The Ground Water Protection Council and the Interstate Oil and Gas Compact Commission on Monday launched a new website that allows oil and gas companies to disclose the chemical additives used in the hydraulic fracturing process on a well-by-well basis.
Chesapeake Energy has announced its active participation in the site, which is receiving funding support from the U.S. Department of Energy. The website will cover information on wells drilled starting with 2011.
Hydraulic fracturing fluid is used in developing deep shale horizontal wells, and is comprised of a mix of water and sand with small amounts of chemical additives to enhance production from otherwise inaccessible oil and gas reserves. Water and sand generally comprise about 98 percent of hydraulic fracturing fluid volume.

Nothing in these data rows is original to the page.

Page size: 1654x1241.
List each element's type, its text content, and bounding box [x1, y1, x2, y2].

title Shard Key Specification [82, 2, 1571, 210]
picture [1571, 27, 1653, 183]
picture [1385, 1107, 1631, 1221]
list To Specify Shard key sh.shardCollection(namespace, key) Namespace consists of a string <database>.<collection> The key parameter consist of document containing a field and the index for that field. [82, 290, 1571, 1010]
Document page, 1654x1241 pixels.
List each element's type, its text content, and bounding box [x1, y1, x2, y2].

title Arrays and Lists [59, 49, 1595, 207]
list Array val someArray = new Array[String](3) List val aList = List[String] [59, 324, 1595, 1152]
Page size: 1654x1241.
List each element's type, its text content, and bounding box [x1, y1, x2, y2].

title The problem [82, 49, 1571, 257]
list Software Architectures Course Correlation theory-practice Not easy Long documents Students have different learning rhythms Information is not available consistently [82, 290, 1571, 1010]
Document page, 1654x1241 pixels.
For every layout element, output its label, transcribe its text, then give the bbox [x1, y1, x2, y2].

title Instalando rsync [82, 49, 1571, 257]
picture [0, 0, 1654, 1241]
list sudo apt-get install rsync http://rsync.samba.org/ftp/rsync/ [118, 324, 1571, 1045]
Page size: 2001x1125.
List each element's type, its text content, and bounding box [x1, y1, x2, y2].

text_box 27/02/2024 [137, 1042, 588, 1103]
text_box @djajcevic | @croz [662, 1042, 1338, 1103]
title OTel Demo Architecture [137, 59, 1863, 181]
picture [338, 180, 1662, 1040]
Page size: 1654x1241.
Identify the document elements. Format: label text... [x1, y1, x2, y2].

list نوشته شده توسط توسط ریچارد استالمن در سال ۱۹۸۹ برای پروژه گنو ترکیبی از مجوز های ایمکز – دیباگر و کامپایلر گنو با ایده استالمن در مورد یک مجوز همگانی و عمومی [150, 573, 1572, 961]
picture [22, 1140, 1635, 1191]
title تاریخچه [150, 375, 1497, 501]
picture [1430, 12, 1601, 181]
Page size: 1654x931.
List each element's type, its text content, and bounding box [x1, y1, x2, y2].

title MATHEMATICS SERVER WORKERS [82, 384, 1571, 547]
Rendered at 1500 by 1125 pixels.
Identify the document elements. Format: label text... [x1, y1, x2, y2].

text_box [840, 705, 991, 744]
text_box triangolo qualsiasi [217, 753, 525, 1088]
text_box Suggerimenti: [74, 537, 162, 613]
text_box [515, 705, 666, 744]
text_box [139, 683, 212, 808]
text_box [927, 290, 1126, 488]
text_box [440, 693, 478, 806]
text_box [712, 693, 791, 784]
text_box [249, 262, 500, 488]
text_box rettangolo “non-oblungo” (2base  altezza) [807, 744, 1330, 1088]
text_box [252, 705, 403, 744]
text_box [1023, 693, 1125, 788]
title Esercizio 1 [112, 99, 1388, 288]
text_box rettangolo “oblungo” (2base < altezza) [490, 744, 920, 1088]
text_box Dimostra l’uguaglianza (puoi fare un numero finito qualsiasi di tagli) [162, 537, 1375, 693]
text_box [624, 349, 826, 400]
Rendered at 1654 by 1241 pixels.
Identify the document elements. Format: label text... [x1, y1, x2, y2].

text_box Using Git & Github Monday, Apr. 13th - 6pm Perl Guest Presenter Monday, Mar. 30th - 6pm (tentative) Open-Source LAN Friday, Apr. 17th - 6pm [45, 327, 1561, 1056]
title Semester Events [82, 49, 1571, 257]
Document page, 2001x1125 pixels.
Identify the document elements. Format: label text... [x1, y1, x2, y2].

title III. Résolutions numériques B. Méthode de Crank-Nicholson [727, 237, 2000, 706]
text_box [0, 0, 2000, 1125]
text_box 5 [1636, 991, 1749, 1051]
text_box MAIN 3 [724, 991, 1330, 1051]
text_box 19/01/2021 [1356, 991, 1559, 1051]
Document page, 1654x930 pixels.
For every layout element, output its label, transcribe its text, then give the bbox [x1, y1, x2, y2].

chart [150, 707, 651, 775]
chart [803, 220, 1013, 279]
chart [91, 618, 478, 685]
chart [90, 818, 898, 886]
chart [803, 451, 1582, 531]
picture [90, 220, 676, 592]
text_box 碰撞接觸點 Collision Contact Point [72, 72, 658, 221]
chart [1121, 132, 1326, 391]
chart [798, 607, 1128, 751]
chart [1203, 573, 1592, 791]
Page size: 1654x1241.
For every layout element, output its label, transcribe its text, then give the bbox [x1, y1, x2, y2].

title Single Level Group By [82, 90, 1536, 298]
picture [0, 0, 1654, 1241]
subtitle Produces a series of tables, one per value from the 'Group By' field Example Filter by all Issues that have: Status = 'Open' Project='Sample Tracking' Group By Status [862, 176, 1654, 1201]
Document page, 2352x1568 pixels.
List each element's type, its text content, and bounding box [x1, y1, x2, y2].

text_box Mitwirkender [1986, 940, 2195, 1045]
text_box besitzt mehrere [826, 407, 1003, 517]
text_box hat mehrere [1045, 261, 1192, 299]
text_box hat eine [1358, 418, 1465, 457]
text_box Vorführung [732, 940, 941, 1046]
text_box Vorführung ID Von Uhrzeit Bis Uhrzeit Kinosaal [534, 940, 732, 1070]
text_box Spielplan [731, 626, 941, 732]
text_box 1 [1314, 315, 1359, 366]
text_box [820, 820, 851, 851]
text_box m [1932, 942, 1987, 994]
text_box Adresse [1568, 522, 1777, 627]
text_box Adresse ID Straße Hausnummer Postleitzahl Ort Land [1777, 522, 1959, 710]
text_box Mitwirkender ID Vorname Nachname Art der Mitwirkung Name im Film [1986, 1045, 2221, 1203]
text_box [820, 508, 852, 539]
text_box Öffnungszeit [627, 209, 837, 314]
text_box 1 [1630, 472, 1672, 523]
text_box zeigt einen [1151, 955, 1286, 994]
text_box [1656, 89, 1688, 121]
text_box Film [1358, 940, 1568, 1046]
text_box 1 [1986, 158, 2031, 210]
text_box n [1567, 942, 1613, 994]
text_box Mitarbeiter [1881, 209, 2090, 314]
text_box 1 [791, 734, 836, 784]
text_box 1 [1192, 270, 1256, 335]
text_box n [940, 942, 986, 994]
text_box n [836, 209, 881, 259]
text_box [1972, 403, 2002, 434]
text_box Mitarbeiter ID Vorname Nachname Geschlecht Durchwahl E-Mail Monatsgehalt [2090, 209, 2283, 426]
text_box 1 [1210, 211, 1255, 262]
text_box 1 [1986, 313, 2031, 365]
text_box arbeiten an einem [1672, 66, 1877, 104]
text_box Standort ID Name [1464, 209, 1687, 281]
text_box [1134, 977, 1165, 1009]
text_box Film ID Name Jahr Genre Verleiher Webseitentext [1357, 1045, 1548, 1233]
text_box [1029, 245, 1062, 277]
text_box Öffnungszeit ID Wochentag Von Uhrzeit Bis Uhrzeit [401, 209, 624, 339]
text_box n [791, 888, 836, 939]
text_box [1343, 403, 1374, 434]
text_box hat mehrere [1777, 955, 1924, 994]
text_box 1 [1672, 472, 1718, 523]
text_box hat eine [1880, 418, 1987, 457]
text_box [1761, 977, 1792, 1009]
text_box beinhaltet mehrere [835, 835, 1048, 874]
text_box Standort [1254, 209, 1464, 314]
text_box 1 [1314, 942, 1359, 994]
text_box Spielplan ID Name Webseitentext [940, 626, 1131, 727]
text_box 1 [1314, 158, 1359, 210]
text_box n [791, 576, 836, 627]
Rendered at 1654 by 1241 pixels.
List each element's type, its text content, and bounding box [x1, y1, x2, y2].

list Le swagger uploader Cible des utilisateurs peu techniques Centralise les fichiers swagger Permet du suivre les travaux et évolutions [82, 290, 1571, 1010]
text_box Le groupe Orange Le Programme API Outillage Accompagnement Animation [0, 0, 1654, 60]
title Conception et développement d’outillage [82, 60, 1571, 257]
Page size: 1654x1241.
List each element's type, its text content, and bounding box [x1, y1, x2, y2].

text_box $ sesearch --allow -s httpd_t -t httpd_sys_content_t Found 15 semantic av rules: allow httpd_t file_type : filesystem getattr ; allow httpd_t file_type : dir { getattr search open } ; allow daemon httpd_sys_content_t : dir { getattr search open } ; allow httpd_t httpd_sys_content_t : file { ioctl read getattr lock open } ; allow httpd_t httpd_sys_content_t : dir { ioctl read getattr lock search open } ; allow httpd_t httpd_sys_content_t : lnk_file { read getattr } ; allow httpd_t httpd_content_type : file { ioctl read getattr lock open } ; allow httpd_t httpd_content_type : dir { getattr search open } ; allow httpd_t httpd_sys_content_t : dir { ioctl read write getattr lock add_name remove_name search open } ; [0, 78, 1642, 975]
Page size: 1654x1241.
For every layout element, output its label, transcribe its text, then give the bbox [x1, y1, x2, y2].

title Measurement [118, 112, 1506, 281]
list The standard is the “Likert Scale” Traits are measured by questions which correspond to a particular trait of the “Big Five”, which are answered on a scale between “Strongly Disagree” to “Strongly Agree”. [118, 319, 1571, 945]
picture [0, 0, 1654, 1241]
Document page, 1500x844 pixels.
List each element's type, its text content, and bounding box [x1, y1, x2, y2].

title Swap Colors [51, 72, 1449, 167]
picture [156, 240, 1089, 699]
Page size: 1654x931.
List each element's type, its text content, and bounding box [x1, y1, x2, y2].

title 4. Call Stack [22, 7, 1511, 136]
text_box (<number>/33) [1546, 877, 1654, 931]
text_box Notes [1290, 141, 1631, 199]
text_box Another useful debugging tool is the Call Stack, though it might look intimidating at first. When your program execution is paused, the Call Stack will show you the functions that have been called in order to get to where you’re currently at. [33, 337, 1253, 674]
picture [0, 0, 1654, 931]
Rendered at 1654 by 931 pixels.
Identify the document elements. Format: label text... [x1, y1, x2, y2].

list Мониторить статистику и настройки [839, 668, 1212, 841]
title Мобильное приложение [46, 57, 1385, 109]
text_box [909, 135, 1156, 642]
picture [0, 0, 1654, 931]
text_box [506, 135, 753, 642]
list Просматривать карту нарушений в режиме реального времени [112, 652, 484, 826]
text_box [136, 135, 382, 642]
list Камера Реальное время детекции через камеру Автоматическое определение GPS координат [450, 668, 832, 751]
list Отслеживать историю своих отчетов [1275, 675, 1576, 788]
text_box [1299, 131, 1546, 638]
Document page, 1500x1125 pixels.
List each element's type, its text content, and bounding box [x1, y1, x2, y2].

Chesapeake reports that it began loading well completion data onto the registry on Feb. 15, 2011, for wells where completion reports have been filed with the appropriate state agencies. Information has been uploaded covering 94 wells in Arkansas, Louisiana, Oklahoma, Pennsylvania, Texas and Wyoming.
"Providing further information about our drilling, completing and producing operations in today's environment is more critical than ever, and we believe this new public registry provides an immediate, workable and accurate way to present information about the additives of our hydraulic fracturing operations to all of our stakeholders," said Chesapeake CEO Aubrey K. McClendon.
Twenty-four companies have registered as participants on the website, and 11 of these companies, including Chesapeake, have begun using the website to provide detailed information about the additives in their hydraulic fracturing operations.
The website, www.fracfocus.org, includes information about how hydraulic fracturing works, about the chemicals used and how fresh ground water is protected. The website may also be used by the public.